Al-Athrun (الأثرون), also known as Lathrun or Lathron (لاثرون) is a small coastal town in north eastern Libya, in the Derna district.

It hosts recently excavated Byzantine churches adorned with white-blue marble from Proconnesus.

==Location==
Al-Athrun is a small Libyan town located at 32°52′N 22°16′ about 9 km east of Ras al-Hilal and about 50 km east of al-Baidah in al-Jabal al-Akhdar in northeastern Libya and near Derna. Erythron is close to the sea, about 20 kilometers east of Apollonia.

== Name ==
Its name comes from Greek "Ἐρυθρόν" (Erythron), neuter of "ἐρυθρός" (erythros) "red", due to the color of the local soil.

==History==
It is uncertain when the city was founded, but there are no clear finds from pre-Roman times. There are also no pre-Roman records of the place. However, it has some of the remains of the Greek period, including a group of tombs carved in rock dating back to the 5th century BC.

During the Roman Empire and into late Antiquity the town was known as Erythron and was mentioned by various ancient authors including Claudius Ptolemy.

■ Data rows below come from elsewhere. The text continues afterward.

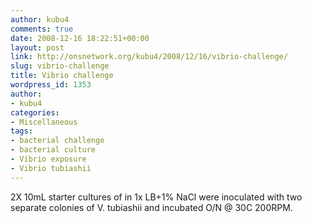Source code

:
 ```yaml
---
author: kubu4
comments: true
date: 2008-12-16 18:22:51+00:00
layout: post
link: http://onsnetwork.org/kubu4/2008/12/16/vibrio-challenge/
slug: vibrio-challenge
title: Vibrio challenge
wordpress_id: 1353
author:
- kubu4
categories:
- Miscellaneous
tags:
- bacterial challenge
- bacterial culture
- Vibrio exposure
- Vibrio tubiashii
---
```


2X 10mL starter cultures of in 1x LB+1% NaCl were inoculated with two separate colonies of V. tubiashii and incubated O/N @ 30C 200RPM.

Especially in Byzantine times, the city flourished, and it was at this time only that it could be described as a city. Several bishops are known and two richly equipped churches can be excavated.

The two churches were built during the reign of Emperor Justinian I (527–565). These are called the Western and Eastern Churches. The remains of the two churches were discovered in 1960 by the American scholar "Waltroding" to be included in the Libyan Antiquities list in 1964 by the Libyan Antiquities Authority.

The Eastern Church is located on the Mediterranean coast, where there are parts of marble columns decorated with Christian religious signs, the remains of the marble floor and the remains of mosaics that surrounded it, while the Western Church left only ruins of the original plan.

Cyrenaica was conquered by Muslim Arabs during the second caliph, Omer Bin Khattab, in 643/44. After the breakdown of the Umayyad Caliphate it was essentially annexed to Egypt, although still under the same name, first under the Fatimid caliphs and later under the Ayyubid and Mamluk sultanates. Ultimately, it was annexed by the Turkish Ottoman Empire in 1517 when it was part of the Tripolitania Vilayet.